考え方としては、「Scienceに当てはまる活動何かあるかな〜?」と考えるよりも、「この活動ってSTEAM保育でいうとどれに当てはまるかな?」と考える方が楽だと思います!


2. なぜ今、保育現場でSTEAM教育が必要なのか?

AI(人工知能)の進化など、社会の変化スピードが著しい現代において、子どもたちに求められる能力も変化しています。

1. 「主体的・対話的で深い学び」の実現

自分で課題を見つけ、どうすれば解決できるかを考えるプロセスは、まさに新要領・指針が目指す「主体的な学び」そのものです。

2. 失敗を恐れない「試行錯誤する力」の育成

STEAM保育では「正解」を教え込むことはしません。「こうしたらどうなるかな?」「失敗したから別の方法を試してみよう」という仮説と検証を繰り返すことで、折れない心と問題解決能力が育ちます。

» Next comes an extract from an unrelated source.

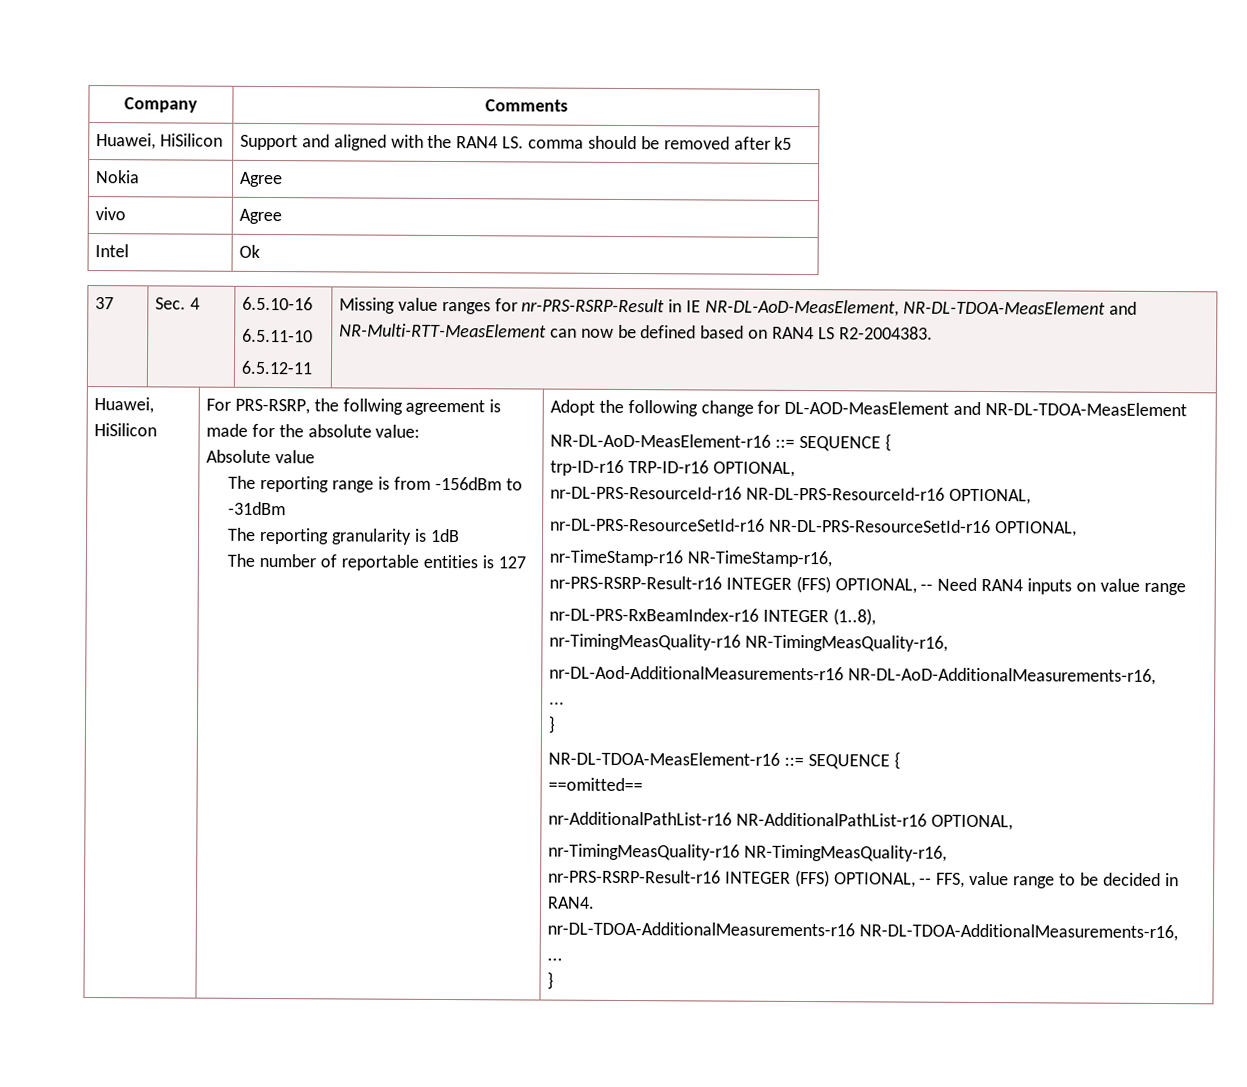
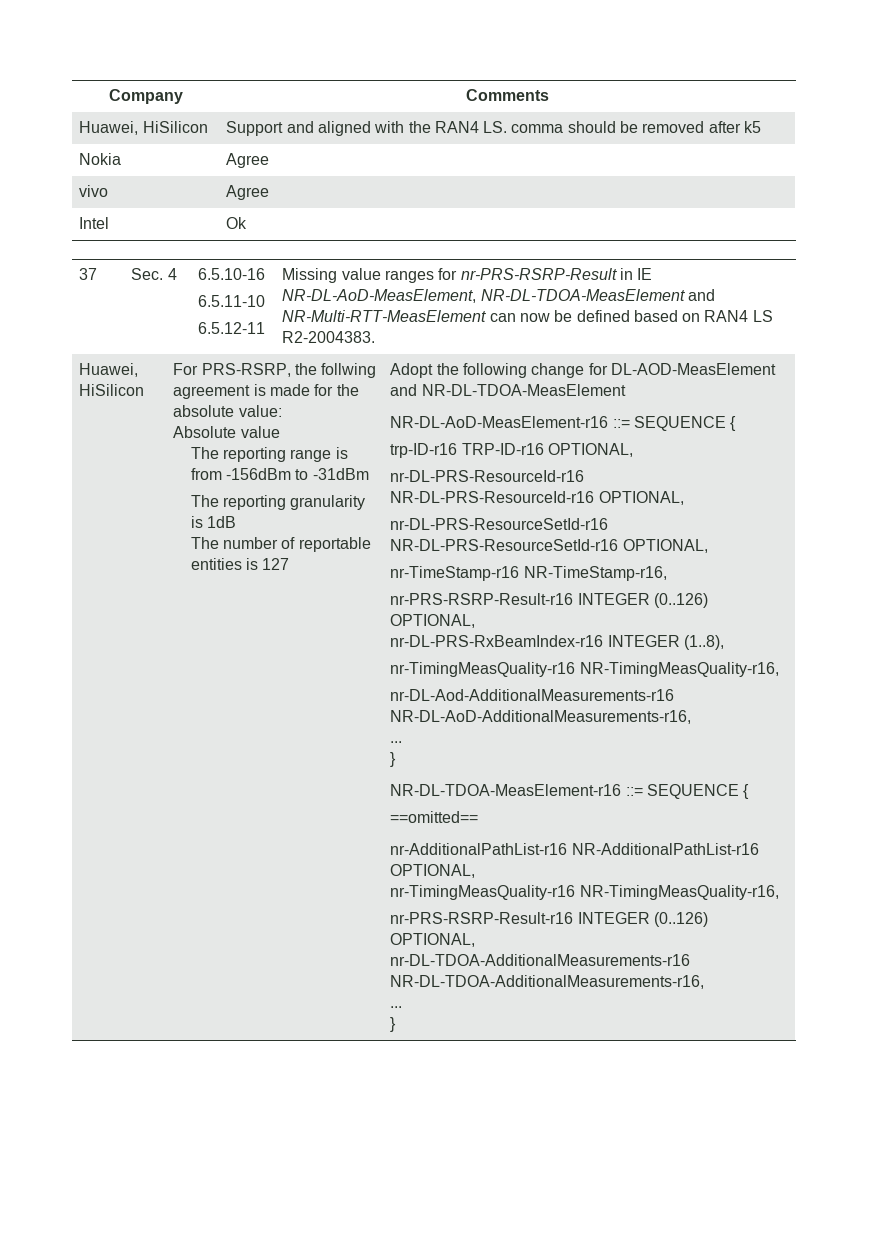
[795,575,1186,596] (FFS) OPTIONAL, -- Need RAN4 inputs on value range -> [653,593,708,608] [390,614,476,628] (0..126) OPTIONAL,
[794,869,1179,889] [547,896,596,909] (FFS) OPTIONAL, -- FFS, value range to be decided in RAN4. -> [653,912,708,927] [390,933,476,947] (0..126) OPTIONAL,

気のせいかもしれないですが、最近の子どもたちって「次何するの?」「次はどうすればいい?」と聞いてくることが多いなと感じます。「いつもやっている準備なのにどうして毎回聞いてくるんだろう」と思ってしまうのですが、主体的な活動をしていけば考えて動く力もついていくのかもしれませんね!


3. 明日からできる!年齢別・STEAM保育の実践アイデア

特別な教材を購入しなくても、普段の遊びに少し視点を加えるだけでSTEAM保育になります。

年齢遊びのテーマSTEAM要素のポイント
0〜2歳児感触遊び・水遊び・水や砂、片栗粉などの性質の変化を楽しむ(S
・カップの大きさと水の量の変化に気づく(M
3〜4歳児廃材を使った工作・ピタゴラスイッチ作り・箱やテープを組み合わせて立体を作る(E
・絵の具の色の混ざり合いを楽しむ(A
・坂の傾斜と玉の転がるスピードを比べる(S/T
5歳児光と影の実験・ルールのある集団遊び・影ができる仕組みや光の屈折を観察する(S
・ブロックで強固な橋や建物を作る(E
・数を数えたり順番を考えたりして遊ぶ(M

【実践例】廃材で作る「転がるおもちゃ」

  1. 問いかけ(S):「この坂道、どうしたらもっと速く転がるかな?」
  2. 工夫と構築(E/T):ダンボールの角度を変えたり、ラップの芯をつなげたりして調整する。
  3. デザイン(A):好きな色を塗ったり、模様を描いたりする。
  4. 比較・測定(M):「どっちが遠くまで転がったか、足踏みで測ってみよう!」

保育士は「教える人」ではなく、子どもたちの「なぜ?」を引き出す「伴走者」として関わることがポイントです。

「教える人」にならないこと。理想ではありますが、正直難しすぎます!!先生から伝える→自分でやってみるという経験も大切だと思うので、私は適度に数人にヒントを伝えたりしています!


4. STEAM保育を成功させる3つのポイント

① 「正解」を提示しない

子どもが壁にぶつかったとき、すぐに答えや解決策を教えるのではなく、「どうしたらうまくいくと思う?」と問いかける姿勢が大切です。

大人からしたら絶対に違うと思う意見でも、子どもたちにとっては楽しい想像の機会。「それもいいね!」「そういう考えもあるよね!」と意見の多様性を認めていきましょう!

② 失敗をポジティブに捉える環境づくり

「失敗=ダメなこと」ではなく「新しい発見のチャンス」と捉えられる声かけ(例:「面白い変化が起きたね!」「次はどうしてみる?」)を意識します。

③ 環境構成を工夫する

子どもたちが自由に素材(廃材、自然物、測定工具など)を選べるよう、手に取りやすい配置にしておくことが探究心を刺激します。


5. まとめ:日常の「なんだろう?」から始めよう

STEAM保育と聞くと難しく感じられますが、本質は子どもたちの好奇心に寄り添い、一緒に面白がることです。

  • 自然や道具への疑問に耳を傾ける
  • 「どうなると思う?」と投げかけてみる
  • 試行錯誤の過程を一緒に楽しむ

まずは、明日のお散歩や自由遊びの時間に、子どもたちの「これ、なんだろう?」を見つけることから始めてみませんか?子どもたちのハマっている遊びからヒントを得てもいいですね!